(Directive) Leave out the pictures, and retype the remaining data exactly.
- - -
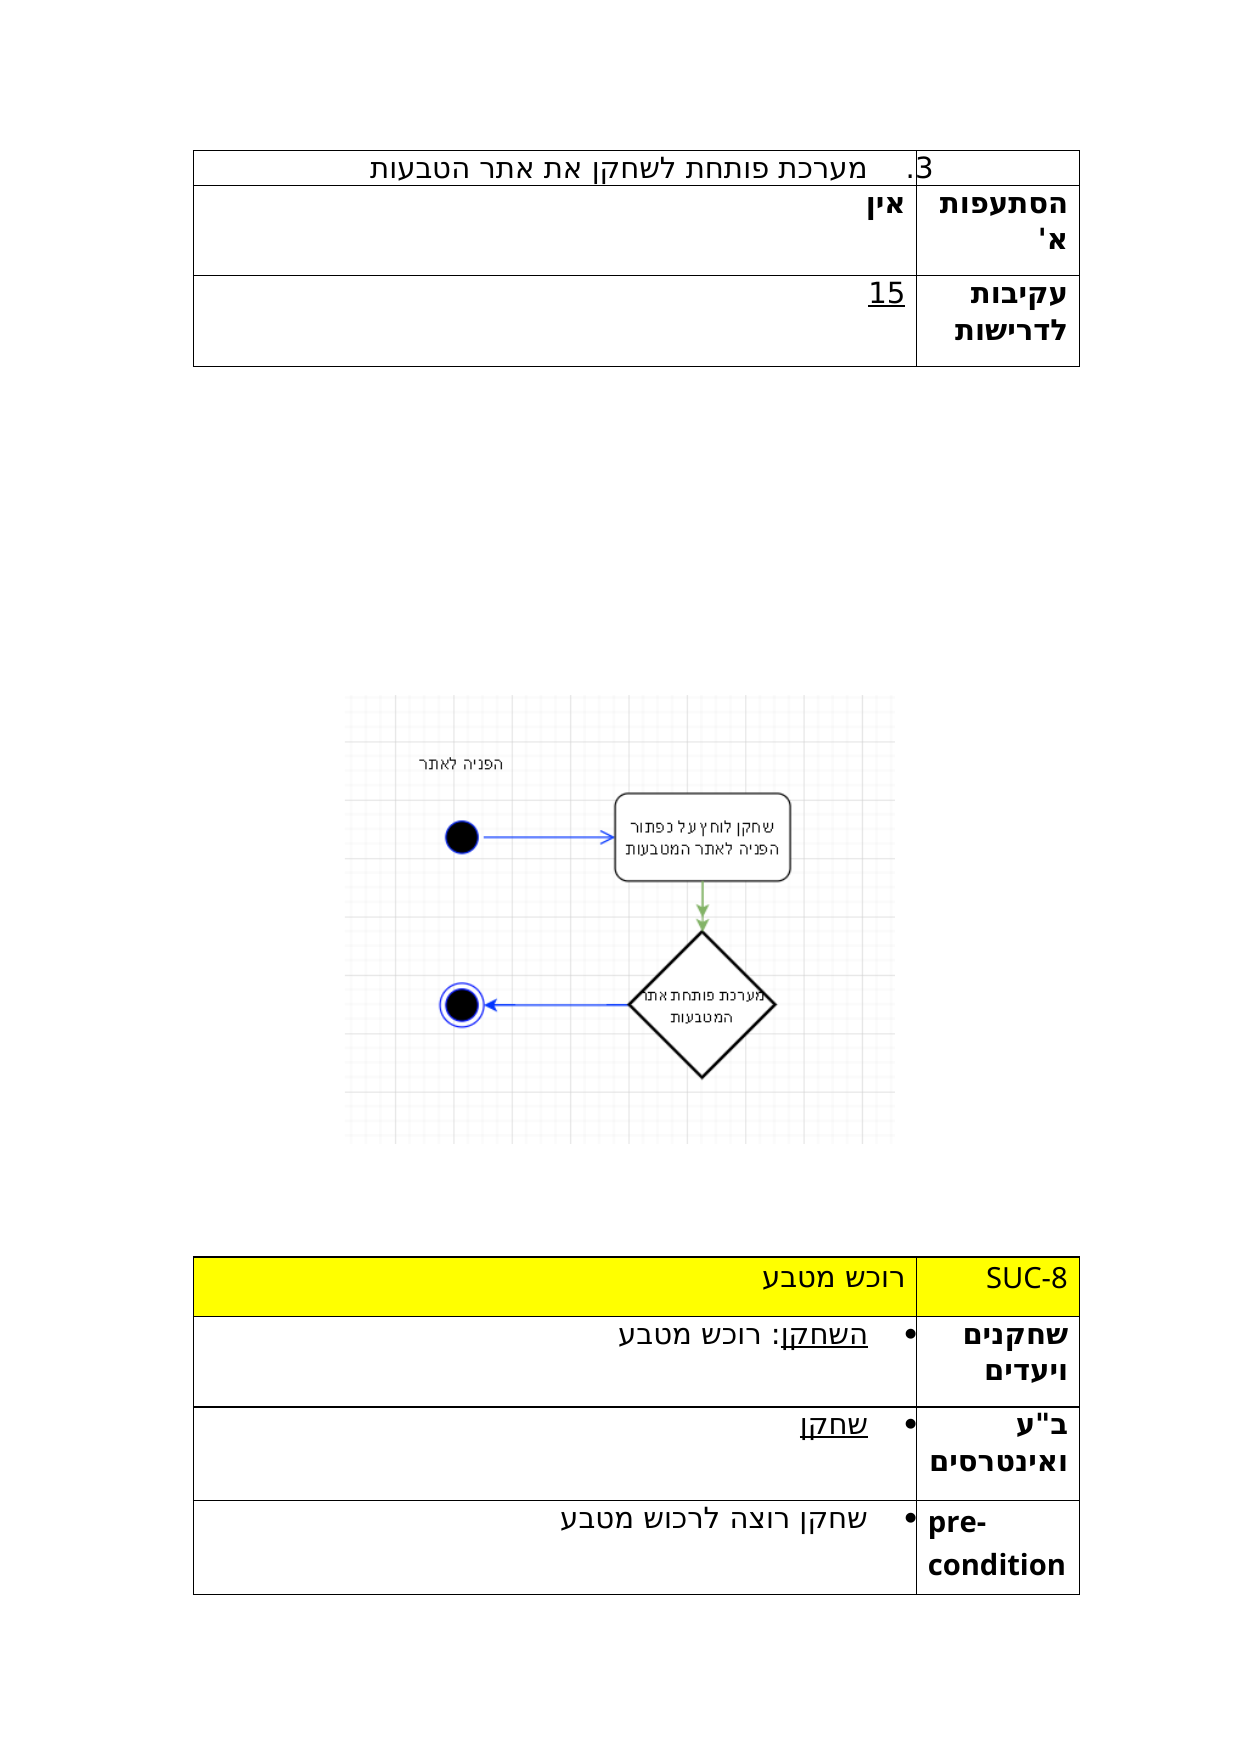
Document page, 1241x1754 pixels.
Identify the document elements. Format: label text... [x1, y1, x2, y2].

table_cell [194, 1501, 916, 1594]
table_cell ב"ע ואינטרסים [917, 1408, 1079, 1500]
table_cell הסתעפות א' [917, 186, 1079, 275]
table_cell עקיבות לדרישות [917, 276, 1079, 366]
table_cell אין [194, 186, 916, 275]
table_cell שחקנים ויעדים [917, 1317, 1079, 1406]
table_cell pre-conditions [917, 1501, 1079, 1594]
picture [344, 695, 895, 1144]
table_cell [194, 151, 916, 185]
table_cell השחקן: רוכש מטבע [194, 1317, 916, 1406]
table_cell 15 [194, 276, 916, 366]
table_header SUC-8 [917, 1258, 1079, 1316]
table_header רוכש מטבע [194, 1258, 916, 1316]
table_cell MSS [917, 151, 1079, 185]
table_cell שחקן [194, 1408, 916, 1500]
- - -
(Answer for this exercise)
Document page, 1241x1754 pixels.
Identify the document elements. Format: label text... [x1, y1, x2, y2].

table_cell [194, 1501, 916, 1594]
table_cell ב"ע ואינטרסים [917, 1408, 1079, 1500]
table_cell הסתעפות א' [917, 186, 1079, 275]
table_cell עקיבות לדרישות [917, 276, 1079, 366]
table_cell אין [194, 186, 916, 275]
table_cell שחקנים ויעדים [917, 1317, 1079, 1406]
table_cell pre-conditions [917, 1501, 1079, 1594]
picture [344, 695, 895, 1144]
table_cell [194, 151, 916, 185]
table_cell השחקן: רוכש מטבע [194, 1317, 916, 1406]
table_cell 15 [194, 276, 916, 366]
table_header SUC-8 [917, 1258, 1079, 1316]
table_header רוכש מטבע [194, 1258, 916, 1316]
table_cell MSS [917, 151, 1079, 185]
table_cell שחקן [194, 1408, 916, 1500]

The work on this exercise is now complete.